Unfortunately, AVI support in iMovie is not robust. When using the Share/Export to QuickTime... option in iMovie, the Movie to MPEG-4 and Movie to QuicktimeMovie export options allow the user to select various resolutions, 1080p maximum. Movie to AVI does not allow the user to select a resolution, only an aspect (4:3 or 16:9). The following tests were run using "best quality" for each of the exports:
  • iMovie QT AVI: Apple Cinepak, no key frames, data 4000kBps, best qual, 960x540, 30 fps, 570.06MB, 33.93mbps
  • iMovie QT AVI: DV, 720x576 (1024x576), 30 fps, 592.77MB, 35.28mbps
  • iMovie QT AVI: DV/DVCPRO-NTSC, best FPS, best qual, prog/16:9, 720x480 (853x480), 30 fps, 495.95MB, 29.52mbps
  • iMovie QT AVI: DVCPRO50-PAL, best fps, best qual, scan progressive, 16:9: 720x576 (1024x576), 30 fps, 1.15GB, 69.86mbps
  • iMovie QT AVI: no compression, best fps, millions of colors+, best qual: 960x540, 30 fps, 8.18GB, 500mbps (error: not fully playable)
Different codecs result in different file sizes, but surprisingly, quality was not consistent. The following sample is from the larger, higher bitrate, higher resolution, DVCPRO50-PAL export listed above (click the picture to see it in full size).
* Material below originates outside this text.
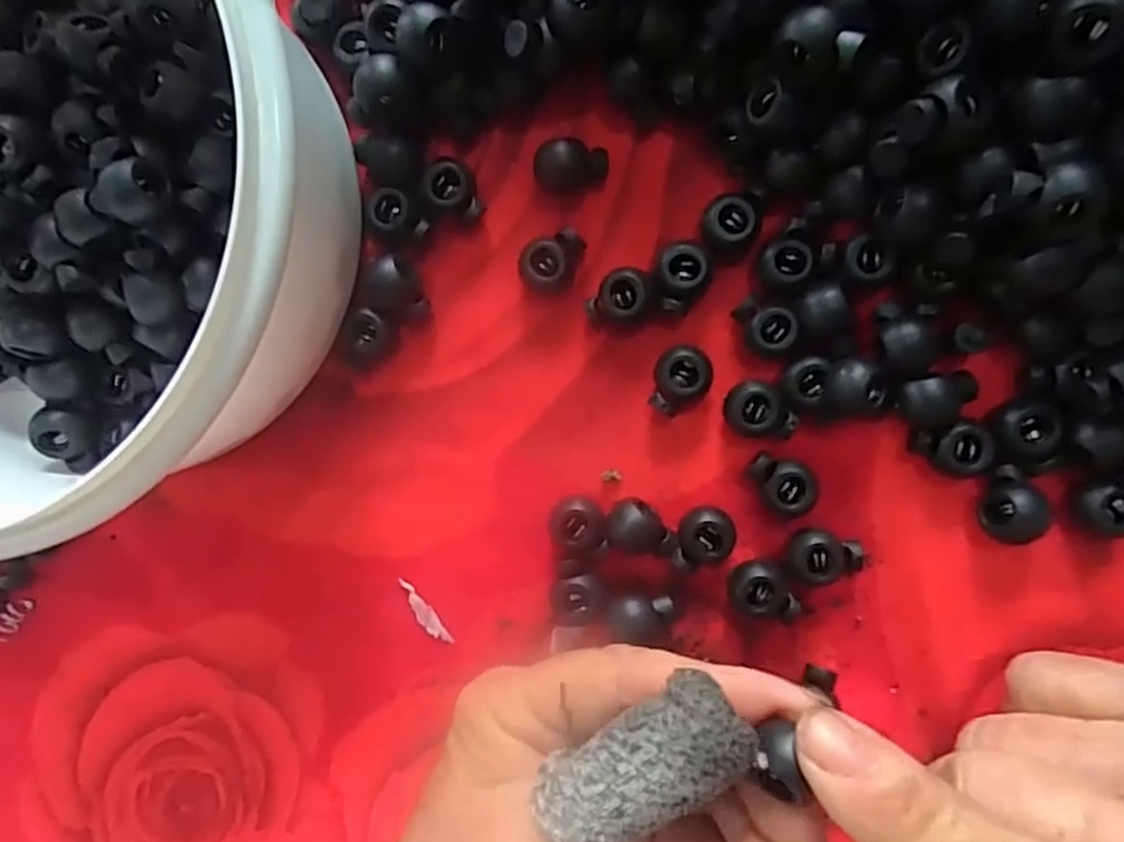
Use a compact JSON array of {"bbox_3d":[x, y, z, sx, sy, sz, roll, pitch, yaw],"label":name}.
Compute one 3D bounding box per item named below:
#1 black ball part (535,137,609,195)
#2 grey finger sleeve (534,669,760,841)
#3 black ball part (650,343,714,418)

The next sample comes from the Apple Cinepak codec (click the picture to view the better quality).


To get the 720p resolution, I exported the movie from iMovie as a QuickTime movie (mov) and used ffmpegx to convert it to an MS-MPEG4, version 2 AVI.
  • from iMovie: mov (iMovie QT, 1280x720, current fps, auto kf & dr, qual best, encode best, H.264, 30 fps, 191.64MB, 11.38mbps)
  • from ffmpegx: avi (MS-MP4 V2, 1280x720, 30 fps, 69.60MB, 4134kbps)
This last sample comes from the ffmpegx avi (click the picture to view the larger size/video resolution):


The MSMP4v2 file worked great at my daughter's school. It natively runs in Media Player on both Windows Vista and Windows 7.

It's too bad that Apple doesn't have better compatibility with Windows. Why can't we get Windows HD-quality video directly from iMovie?